Brief:
Within the data that follows, how many lines carry the string "size"? Give the number alone.

Top of Information shown

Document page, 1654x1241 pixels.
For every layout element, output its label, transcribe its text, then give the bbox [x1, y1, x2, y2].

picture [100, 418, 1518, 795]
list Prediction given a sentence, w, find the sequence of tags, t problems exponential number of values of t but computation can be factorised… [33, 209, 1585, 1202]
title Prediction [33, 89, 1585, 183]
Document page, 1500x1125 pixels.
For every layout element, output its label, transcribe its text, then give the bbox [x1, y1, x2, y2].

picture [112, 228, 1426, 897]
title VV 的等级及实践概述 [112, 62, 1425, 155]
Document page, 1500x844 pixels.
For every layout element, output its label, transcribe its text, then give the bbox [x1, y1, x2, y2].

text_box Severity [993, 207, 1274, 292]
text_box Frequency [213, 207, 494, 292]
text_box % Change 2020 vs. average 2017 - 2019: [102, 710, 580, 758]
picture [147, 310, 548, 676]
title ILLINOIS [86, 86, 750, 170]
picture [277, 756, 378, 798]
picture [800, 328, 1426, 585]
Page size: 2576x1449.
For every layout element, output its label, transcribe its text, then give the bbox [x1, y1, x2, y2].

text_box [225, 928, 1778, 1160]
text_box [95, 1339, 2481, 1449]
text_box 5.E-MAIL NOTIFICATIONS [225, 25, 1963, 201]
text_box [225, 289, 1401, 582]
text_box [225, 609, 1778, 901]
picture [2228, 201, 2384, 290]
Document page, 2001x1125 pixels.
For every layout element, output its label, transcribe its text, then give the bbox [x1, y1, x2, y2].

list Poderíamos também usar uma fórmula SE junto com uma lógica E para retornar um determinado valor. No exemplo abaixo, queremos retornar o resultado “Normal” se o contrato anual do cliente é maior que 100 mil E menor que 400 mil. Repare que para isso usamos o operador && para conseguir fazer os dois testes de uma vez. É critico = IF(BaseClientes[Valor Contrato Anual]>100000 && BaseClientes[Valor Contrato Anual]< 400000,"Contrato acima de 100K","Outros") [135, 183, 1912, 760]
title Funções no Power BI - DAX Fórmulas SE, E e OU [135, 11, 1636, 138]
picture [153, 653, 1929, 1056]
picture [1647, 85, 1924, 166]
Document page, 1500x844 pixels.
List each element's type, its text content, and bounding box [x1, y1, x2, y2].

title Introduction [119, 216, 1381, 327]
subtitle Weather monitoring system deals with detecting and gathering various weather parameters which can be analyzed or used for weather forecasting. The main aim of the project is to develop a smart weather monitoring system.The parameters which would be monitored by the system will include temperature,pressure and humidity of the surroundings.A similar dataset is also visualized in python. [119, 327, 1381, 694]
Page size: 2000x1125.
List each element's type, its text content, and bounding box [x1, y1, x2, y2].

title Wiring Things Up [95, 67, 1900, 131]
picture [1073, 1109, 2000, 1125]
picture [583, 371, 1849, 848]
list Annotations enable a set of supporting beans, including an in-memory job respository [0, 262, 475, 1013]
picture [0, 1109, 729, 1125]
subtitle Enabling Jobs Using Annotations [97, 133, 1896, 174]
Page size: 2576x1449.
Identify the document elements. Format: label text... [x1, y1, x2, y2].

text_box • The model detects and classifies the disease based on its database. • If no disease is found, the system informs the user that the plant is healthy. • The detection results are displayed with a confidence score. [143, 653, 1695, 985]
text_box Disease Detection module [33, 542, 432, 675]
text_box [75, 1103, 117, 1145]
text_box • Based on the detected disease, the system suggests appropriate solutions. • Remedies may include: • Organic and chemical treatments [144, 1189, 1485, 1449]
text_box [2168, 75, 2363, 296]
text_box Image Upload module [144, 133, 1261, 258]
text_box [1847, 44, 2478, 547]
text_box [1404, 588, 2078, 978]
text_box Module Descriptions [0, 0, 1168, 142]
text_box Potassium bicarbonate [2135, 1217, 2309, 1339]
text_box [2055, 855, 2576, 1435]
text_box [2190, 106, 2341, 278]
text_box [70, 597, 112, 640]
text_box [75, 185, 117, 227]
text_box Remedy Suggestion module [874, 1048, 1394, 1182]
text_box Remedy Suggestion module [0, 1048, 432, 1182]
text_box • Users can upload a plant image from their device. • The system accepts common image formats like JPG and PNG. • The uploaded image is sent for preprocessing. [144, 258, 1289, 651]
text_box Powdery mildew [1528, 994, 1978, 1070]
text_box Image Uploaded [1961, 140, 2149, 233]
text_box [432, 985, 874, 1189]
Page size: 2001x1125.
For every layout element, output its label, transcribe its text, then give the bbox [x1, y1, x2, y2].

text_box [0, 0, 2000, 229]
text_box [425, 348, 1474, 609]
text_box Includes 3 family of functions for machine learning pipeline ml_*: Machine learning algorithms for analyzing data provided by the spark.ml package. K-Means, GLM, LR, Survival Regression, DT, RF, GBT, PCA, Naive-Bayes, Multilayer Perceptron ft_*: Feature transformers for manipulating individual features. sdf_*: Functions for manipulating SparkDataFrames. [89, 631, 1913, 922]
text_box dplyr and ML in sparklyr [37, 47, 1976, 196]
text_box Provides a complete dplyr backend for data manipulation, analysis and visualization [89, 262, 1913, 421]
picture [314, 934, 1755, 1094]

Bottom of Information shown

Solution to this task:
4